(Stored dataset entries)
[Start of Attachment]
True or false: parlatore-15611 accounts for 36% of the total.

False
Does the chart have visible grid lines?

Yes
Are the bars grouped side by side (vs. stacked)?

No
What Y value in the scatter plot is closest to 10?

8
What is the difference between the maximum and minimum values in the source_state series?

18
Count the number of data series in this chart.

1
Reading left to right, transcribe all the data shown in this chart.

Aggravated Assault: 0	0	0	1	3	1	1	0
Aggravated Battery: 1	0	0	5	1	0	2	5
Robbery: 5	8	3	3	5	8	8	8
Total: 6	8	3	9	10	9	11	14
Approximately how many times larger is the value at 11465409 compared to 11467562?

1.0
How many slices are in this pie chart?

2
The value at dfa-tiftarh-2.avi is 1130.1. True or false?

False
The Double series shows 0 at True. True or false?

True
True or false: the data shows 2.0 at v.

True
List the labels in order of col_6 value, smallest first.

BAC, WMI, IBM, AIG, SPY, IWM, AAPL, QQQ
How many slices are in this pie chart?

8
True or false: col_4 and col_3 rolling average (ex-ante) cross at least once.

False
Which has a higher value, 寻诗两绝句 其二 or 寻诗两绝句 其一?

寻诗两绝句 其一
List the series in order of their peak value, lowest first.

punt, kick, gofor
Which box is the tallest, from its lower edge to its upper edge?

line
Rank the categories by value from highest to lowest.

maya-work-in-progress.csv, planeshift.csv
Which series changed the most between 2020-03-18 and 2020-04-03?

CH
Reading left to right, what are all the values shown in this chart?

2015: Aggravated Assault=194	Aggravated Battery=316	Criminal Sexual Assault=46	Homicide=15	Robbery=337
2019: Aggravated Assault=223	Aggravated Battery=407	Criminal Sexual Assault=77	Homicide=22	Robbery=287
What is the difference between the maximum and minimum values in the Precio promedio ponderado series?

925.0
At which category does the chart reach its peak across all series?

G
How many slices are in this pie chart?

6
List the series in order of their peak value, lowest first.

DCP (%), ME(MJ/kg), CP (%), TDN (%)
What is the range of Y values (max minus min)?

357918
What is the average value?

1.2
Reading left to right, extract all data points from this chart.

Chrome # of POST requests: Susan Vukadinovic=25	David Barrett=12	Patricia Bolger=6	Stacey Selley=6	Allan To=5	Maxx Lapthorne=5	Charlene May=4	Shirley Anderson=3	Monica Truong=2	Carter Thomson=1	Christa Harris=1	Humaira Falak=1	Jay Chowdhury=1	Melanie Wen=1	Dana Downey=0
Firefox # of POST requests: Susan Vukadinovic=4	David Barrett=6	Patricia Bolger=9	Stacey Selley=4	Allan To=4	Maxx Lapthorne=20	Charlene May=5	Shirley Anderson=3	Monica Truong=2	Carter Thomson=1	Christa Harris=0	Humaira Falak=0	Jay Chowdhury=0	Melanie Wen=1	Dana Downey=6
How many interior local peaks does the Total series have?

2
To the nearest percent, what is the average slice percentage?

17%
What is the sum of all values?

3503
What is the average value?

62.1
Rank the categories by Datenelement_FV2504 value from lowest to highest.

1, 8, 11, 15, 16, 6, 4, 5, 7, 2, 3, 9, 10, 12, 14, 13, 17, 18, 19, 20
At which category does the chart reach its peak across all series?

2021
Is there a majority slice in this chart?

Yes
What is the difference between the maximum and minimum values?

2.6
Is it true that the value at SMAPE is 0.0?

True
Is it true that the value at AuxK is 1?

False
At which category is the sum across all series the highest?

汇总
[End of Attachment]
**EXERCISE BRIEF**. Reproduce verbatim everything in the records above, from their first line down to and including the line containing "Reading left to right, extract".

**TASK RESULT**.
True or false: parlatore-15611 accounts for 36% of the total.

False
Does the chart have visible grid lines?

Yes
Are the bars grouped side by side (vs. stacked)?

No
What Y value in the scatter plot is closest to 10?

8
What is the difference between the maximum and minimum values in the source_state series?

18
Count the number of data series in this chart.

1
Reading left to right, transcribe all the data shown in this chart.

Aggravated Assault: 0	0	0	1	3	1	1	0
Aggravated Battery: 1	0	0	5	1	0	2	5
Robbery: 5	8	3	3	5	8	8	8
Total: 6	8	3	9	10	9	11	14
Approximately how many times larger is the value at 11465409 compared to 11467562?

1.0
How many slices are in this pie chart?

2
The value at dfa-tiftarh-2.avi is 1130.1. True or false?

False
The Double series shows 0 at True. True or false?

True
True or false: the data shows 2.0 at v.

True
List the labels in order of col_6 value, smallest first.

BAC, WMI, IBM, AIG, SPY, IWM, AAPL, QQQ
How many slices are in this pie chart?

8
True or false: col_4 and col_3 rolling average (ex-ante) cross at least once.

False
Which has a higher value, 寻诗两绝句 其二 or 寻诗两绝句 其一?

寻诗两绝句 其一
List the series in order of their peak value, lowest first.

punt, kick, gofor
Which box is the tallest, from its lower edge to its upper edge?

line
Rank the categories by value from highest to lowest.

maya-work-in-progress.csv, planeshift.csv
Which series changed the most between 2020-03-18 and 2020-04-03?

CH
Reading left to right, what are all the values shown in this chart?

2015: Aggravated Assault=194	Aggravated Battery=316	Criminal Sexual Assault=46	Homicide=15	Robbery=337
2019: Aggravated Assault=223	Aggravated Battery=407	Criminal Sexual Assault=77	Homicide=22	Robbery=287
What is the difference between the maximum and minimum values in the Precio promedio ponderado series?

925.0
At which category does the chart reach its peak across all series?

G
How many slices are in this pie chart?

6
List the series in order of their peak value, lowest first.

DCP (%), ME(MJ/kg), CP (%), TDN (%)
What is the range of Y values (max minus min)?

357918
What is the average value?

1.2
Reading left to right, extract all data points from this chart.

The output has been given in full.